The Government of Lithuania (), officially the Government of the Republic of Lithuania (Lietuvos Respublikos Vyriausybė, abbreviated LRV), is the cabinet of Lithuania,  exercising executive power in the country. Among other responsibilities, it executes laws and resolutions of the parliament, the Seimas, and the decrees of the President, manages state property and, together with the president, executes the foreign policy of the country. The Government also has the right of legislative initiative, puts together the state budget and presents it to the Seimas for approval.

The Government consists of the prime minister, who is the head of government, and 14 government ministers.

The prime minister is appointed by the president, with the assent of the Seimas. The prime minister then forms the rest of the cabinet, with the assent of the president, and the Government and its programme are subject to approval by the Seimas.

The current Government started work in December 2020 and is headed by Ingrida Šimonytė as the prime minister. The government is based on a coalition of the Homeland Union-Lithuanian Christian Democrats (TS-LKD), Liberal Movement (LRLS), and Freedom Party (LP).

## DATA SECTION
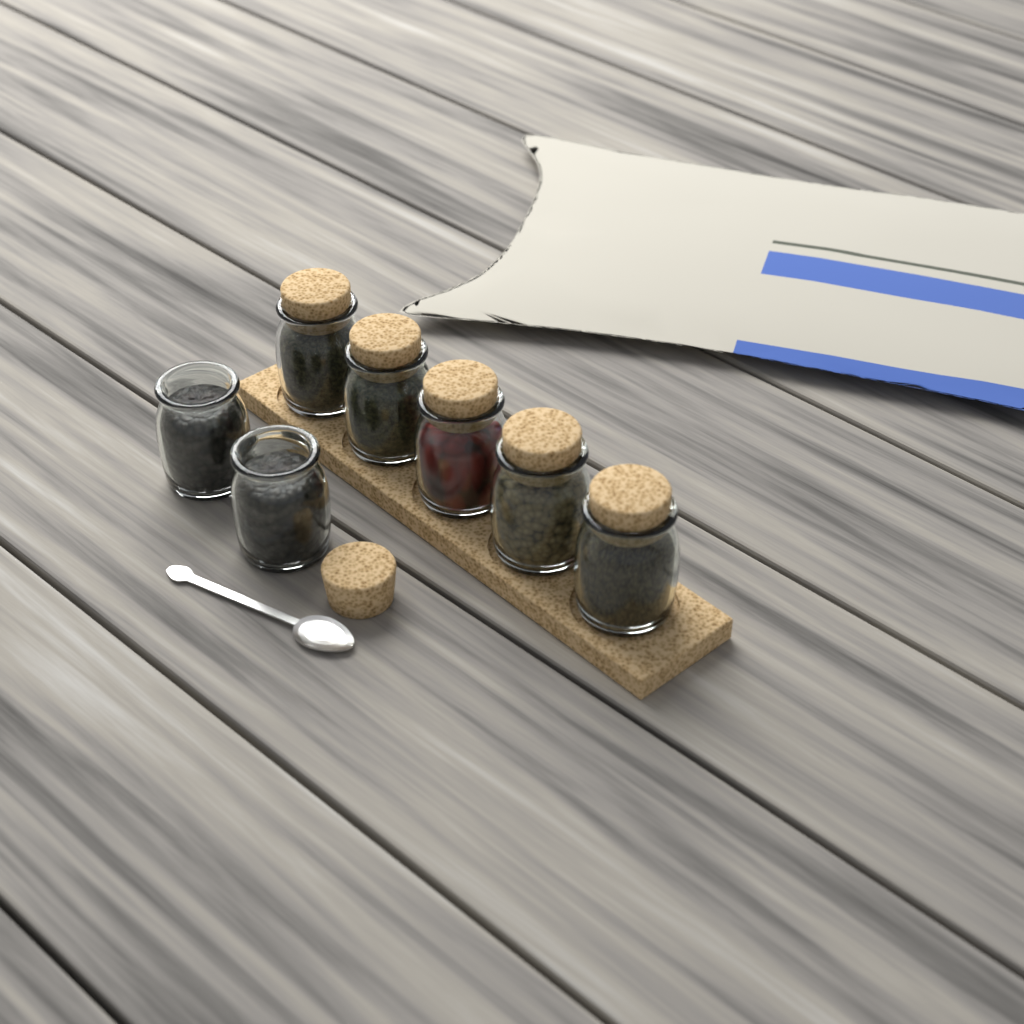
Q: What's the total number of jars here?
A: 7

## GIVEN TASK A
According to the passage on the Government of Lithuania, how many government ministers serve alongside the prime minister?
## GIVEN TASK B
In the passage on the Government of Lithuania, rewrite the part that begins with "The prime minister is" and ends after "by the Seimas.", swapping "president" for "head of state".

## WORKED ANSWER A
14

## WORKED ANSWER B
The prime minister is appointed by the head of state, with the assent of the Seimas. The prime minister then forms the rest of the cabinet, with the assent of the head of state, and the Government and its programme are subject to approval by the Seimas.